YouTube and the music videos (and a lack of things like news articles) tell you that they like visual media way more than text-based media and will want a product that provides instant gratification in a rich way with little effort. The Apple Bottom jeans, and rap music are things that indicate a need to self-identify with a unique culture and specific icons, symbols, brands, and activities. The phone wallpaper, pimped text, flashy layouts, and glitter text represent self-expression and the ability to show uniqueness, creativity, and present themselves in an eye-catching way so they’re differentiated to those around them. The party photos are displays of social proof of popularity. The flirting and scandalous personal photos are all mechanisms of reaching out to sexuality and demonstrating personal value and power in a social way. Hot celebrity pictures are icons of future aspiration. Finally, prominently displaying BFFs shows a need for attention and the reciprocation of affection and relationship.

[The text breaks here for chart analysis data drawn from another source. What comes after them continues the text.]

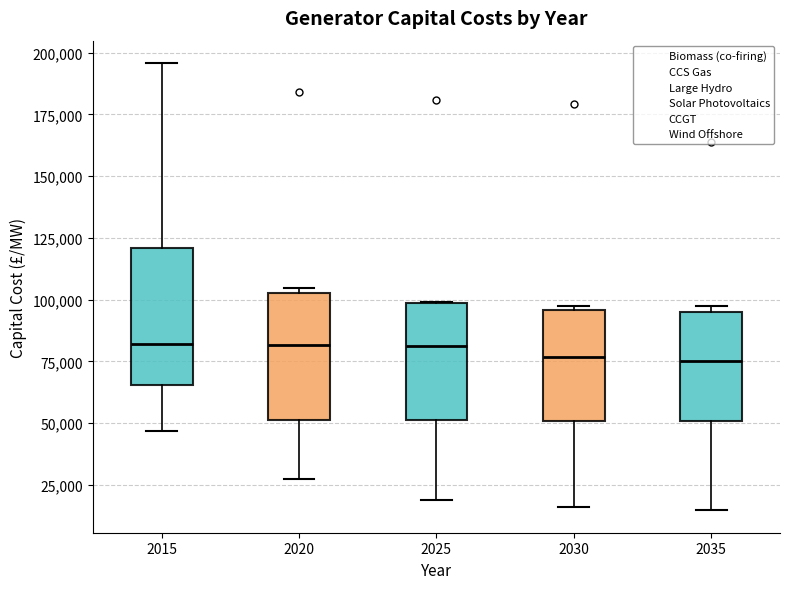

Where is the upper edge of the box at x = 2025 on the y-axis? The values are not printed on the chart, so give them approximately, as read against the axis.

100000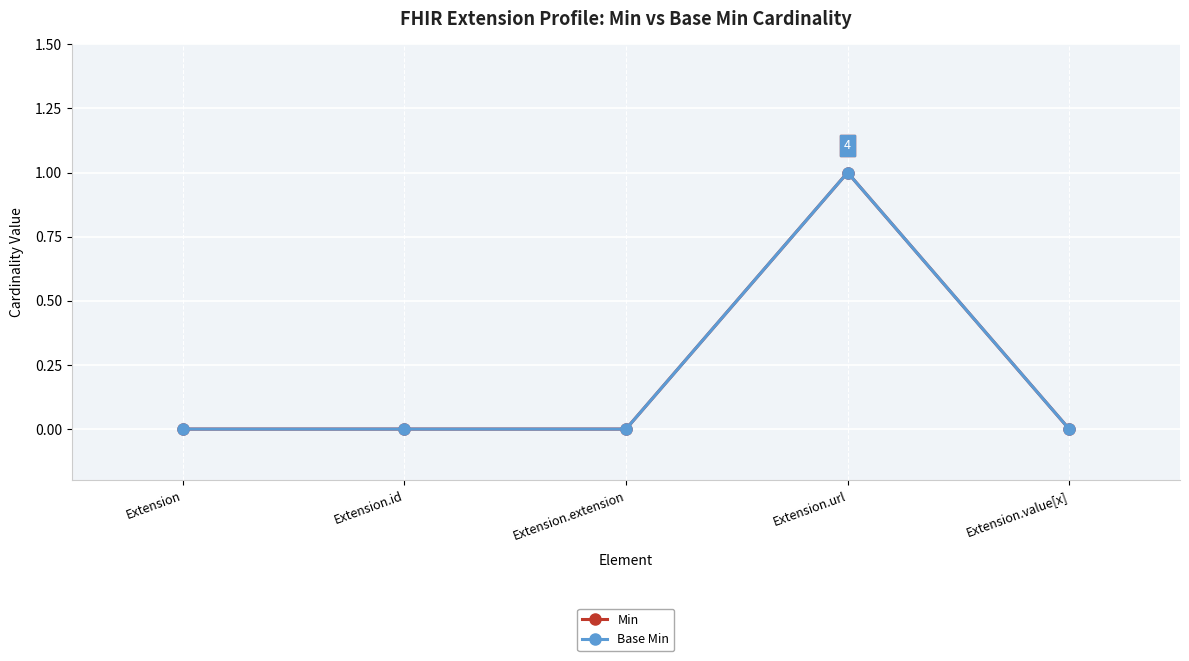

True or false: Base Min and Min intersect in this chart.

False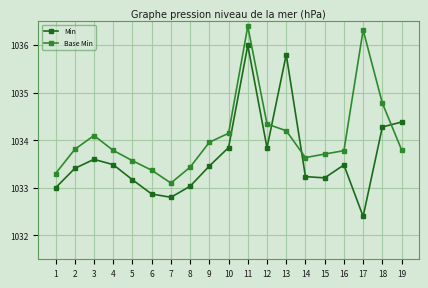

List the series in order of their peak value, lowest first.

Min, Base Min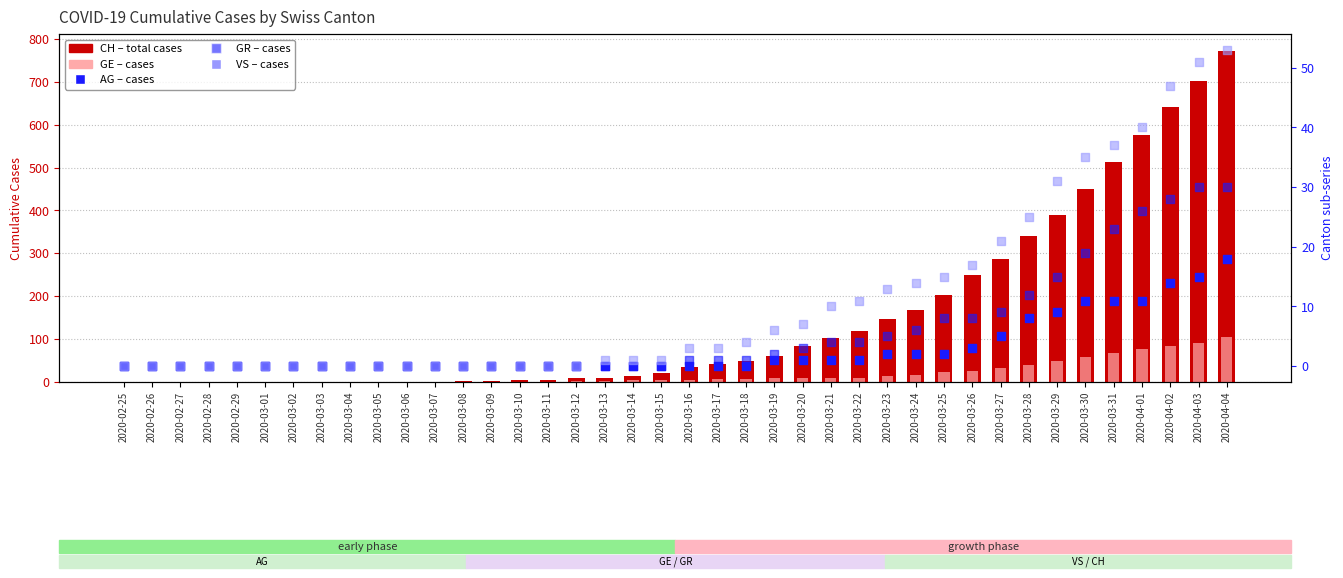

Which series has the largest Y range (max minus min)?

CH (total)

When you boil these things down you get the raw elements: entertainment, identity, expression, uniqueness, popularity, sexuality, power, aspiration, attention, affection, and relations. If there’s anyone out there who doesn’t want or need these things, I would be surprised. So, what we’ve shown is this demographic that at first seemed very mysterious is actually quite predictable in its desires when you break things down. So, getting back to product, the key is to think subtly about the ways each of these raw human levers are pulled in their lives. They certainly are not pulled in the same way for me as they are for the demographic we’ve been discussing. In fact, something I like might not resound at all with them, and vice versa. The devil is in the details. It’s not that the emotions themselves are different for different people, but the contexts around them certainly are.

Translating context can be as easy as changing ‘flirt’ to ‘holla at’, Zegna suits to Air Jordans, or the PGA to the NBA. It can be as hard, however, as having to completely rethink a communication medium because a certain demographic uses text messaging instead of email. Compare the demographic you’re building for to the one you’re most used to. What if the new demographic is less likely to care about friends’ recommendations of products? What if the social circles of the demographic are based on 100 looser relationships instead of 5 very close friendships? What if the demographic works on average 3 more hours in the day and has less time to spend on the computer? What if their interactions with others online are more direct and they won’t hesitate to send a bulletin to 300 people? What if they are more likely to give someone a virtual gift? Questions like these are the questions that need to be asked. They are extremely subtle. The raw emotions stay constant across demographics, but these minute details of context and process do not. They can shatter the success of a site that relies on an axiom of life that does not hold for the target audience.

So, if you understand the subtleties of the context, you can likely build a great product bottom up. Start with some strong emotional drivers, wrap them in appropriate context that fits the demographic, and tie them together with some core functionality that makes a user happy. I know this is easier said than done, but if you really understand you’re users and are good at evoking core emotion with products, you should have no problem. You just need to frame your attack to hit the right targets and use the right weapons.

So what is the actual product? I will leave that up to your creativity! The point of this wasn’t product. It was process. I get off easy this time :).